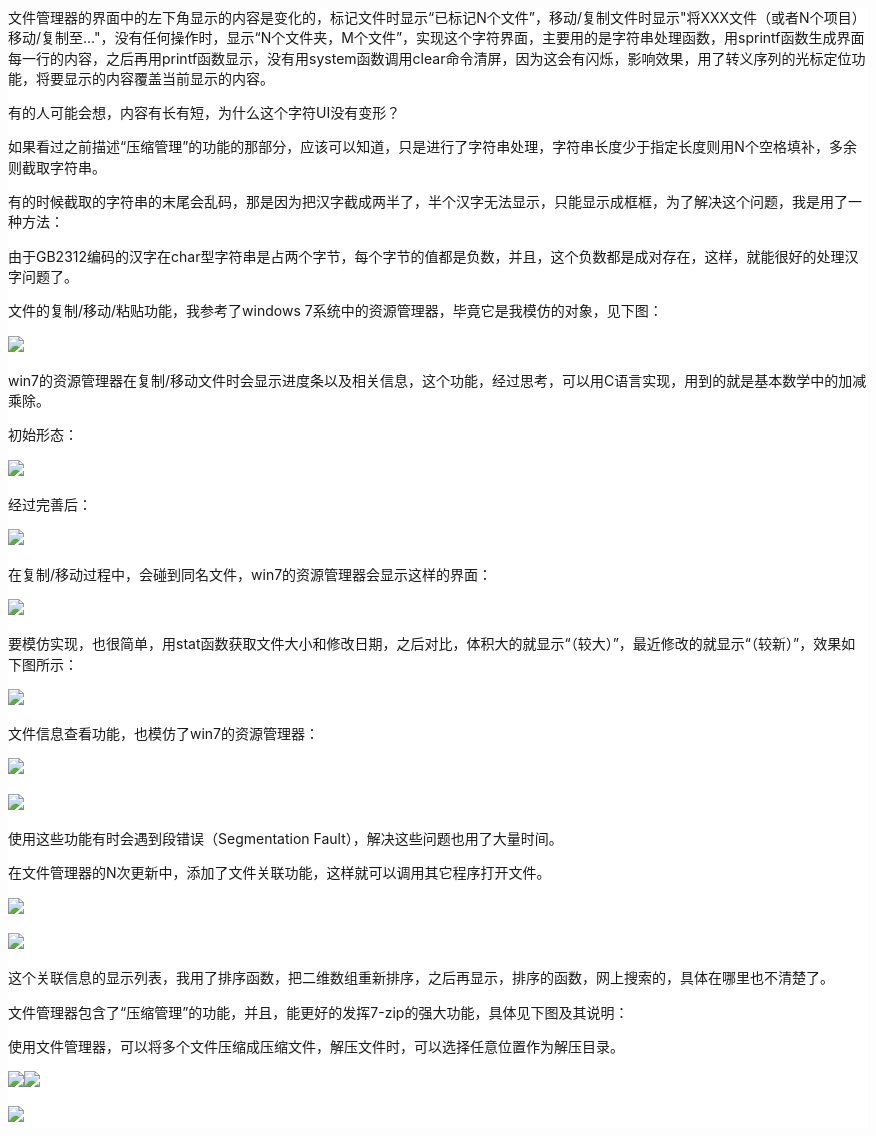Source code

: 文件管理器的界面中的左下角显示的内容是变化的，标记文件时显示“已标记N个文件”，移动/复制文件时显示"将XXX文件（或者N个项目）移动/复制至..."，没有任何操作时，显示“N个文件夹，M个文件”，实现这个字符界面，主要用的是字符串处理函数，用sprintf函数生成界面每一行的内容，之后再用printf函数显示，没有用system函数调用clear命令清屏，因为这会有闪烁，影响效果，用了转义序列的光标定位功能，将要显示的内容覆盖当前显示的内容。

有的人可能会想，内容有长有短，为什么这个字符UI没有变形？

如果看过之前描述“压缩管理”的功能的那部分，应该可以知道，只是进行了字符串处理，字符串长度少于指定长度则用N个空格填补，多余则截取字符串。

有的时候截取的字符串的末尾会乱码，那是因为把汉字截成两半了，半个汉字无法显示，只能显示成框框，为了解决这个问题，我是用了一种方法：

由于GB2312编码的汉字在char型字符串是占两个字节，每个字节的值都是负数，并且，这个负数都是成对存在，这样，就能很好的处理汉字问题了。

文件的复制/移动/粘贴功能，我参考了windows 7系统中的资源管理器，毕竟它是我模仿的对象，见下图：

![](http://hi.csdn.net/attachment/201112/3/0_1322891704tBeH.gif)

win7的资源管理器在复制/移动文件时会显示进度条以及相关信息，这个功能，经过思考，可以用C语言实现，用到的就是基本数学中的加减乘除。

初始形态：

![](http://hi.csdn.net/attachment/201112/3/0_13228918327wng.gif)

经过完善后：

![](http://hi.csdn.net/attachment/201112/3/0_13228918598rg8.gif)

在复制/移动过程中，会碰到同名文件，win7的资源管理器会显示这样的界面：

![](http://hi.csdn.net/attachment/201112/3/0_1322891917sBWc.gif)

要模仿实现，也很简单，用stat函数获取文件大小和修改日期，之后对比，体积大的就显示“（较大）”，最近修改的就显示“（较新）”，效果如下图所示：

![](http://hi.csdn.net/attachment/201112/3/0_1322892022iff5.gif)

文件信息查看功能，也模仿了win7的资源管理器：

![](http://hi.csdn.net/attachment/201112/3/0_1322895118tL5W.gif)

![](http://hi.csdn.net/attachment/201112/3/0_1322895169J3Bw.gif)

使用这些功能有时会遇到段错误（Segmentation Fault），解决这些问题也用了大量时间。

在文件管理器的N次更新中，添加了文件关联功能，这样就可以调用其它程序打开文件。

![](http://hi.csdn.net/attachment/201112/3/0_1322892834ERMb.gif)

![](http://hi.csdn.net/attachment/201112/3/0_1322892843dJfg.gif)

这个关联信息的显示列表，我用了排序函数，把二维数组重新排序，之后再显示，排序的函数，网上搜索的，具体在哪里也不清楚了。

文件管理器包含了“压缩管理”的功能，并且，能更好的发挥7-zip的强大功能，具体见下图及其说明：

使用文件管理器，可以将多个文件压缩成压缩文件，解压文件时，可以选择任意位置作为解压目录。

![](http://hi.csdn.net/attachment/201112/3/0_1322893174WFgW.gif)![](http://hi.csdn.net/attachment/201112/3/0_1322893197OObK.gif)

![](http://hi.csdn.net/attachment/201112/3/0_1322893262YYYZ.gif)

* * * *

= BRIEF =
Could you copy out the records word for word, starting at their first line and ending after the line that contains "由于GB2312编码的汉字在", with both ends included and the pictures left out?

= COMPLETED EXERCISE =
Source code

: 文件管理器的界面中的左下角显示的内容是变化的，标记文件时显示“已标记N个文件”，移动/复制文件时显示"将XXX文件（或者N个项目）移动/复制至..."，没有任何操作时，显示“N个文件夹，M个文件”，实现这个字符界面，主要用的是字符串处理函数，用sprintf函数生成界面每一行的内容，之后再用printf函数显示，没有用system函数调用clear命令清屏，因为这会有闪烁，影响效果，用了转义序列的光标定位功能，将要显示的内容覆盖当前显示的内容。

有的人可能会想，内容有长有短，为什么这个字符UI没有变形？

如果看过之前描述“压缩管理”的功能的那部分，应该可以知道，只是进行了字符串处理，字符串长度少于指定长度则用N个空格填补，多余则截取字符串。

有的时候截取的字符串的末尾会乱码，那是因为把汉字截成两半了，半个汉字无法显示，只能显示成框框，为了解决这个问题，我是用了一种方法：

由于GB2312编码的汉字在char型字符串是占两个字节，每个字节的值都是负数，并且，这个负数都是成对存在，这样，就能很好的处理汉字问题了。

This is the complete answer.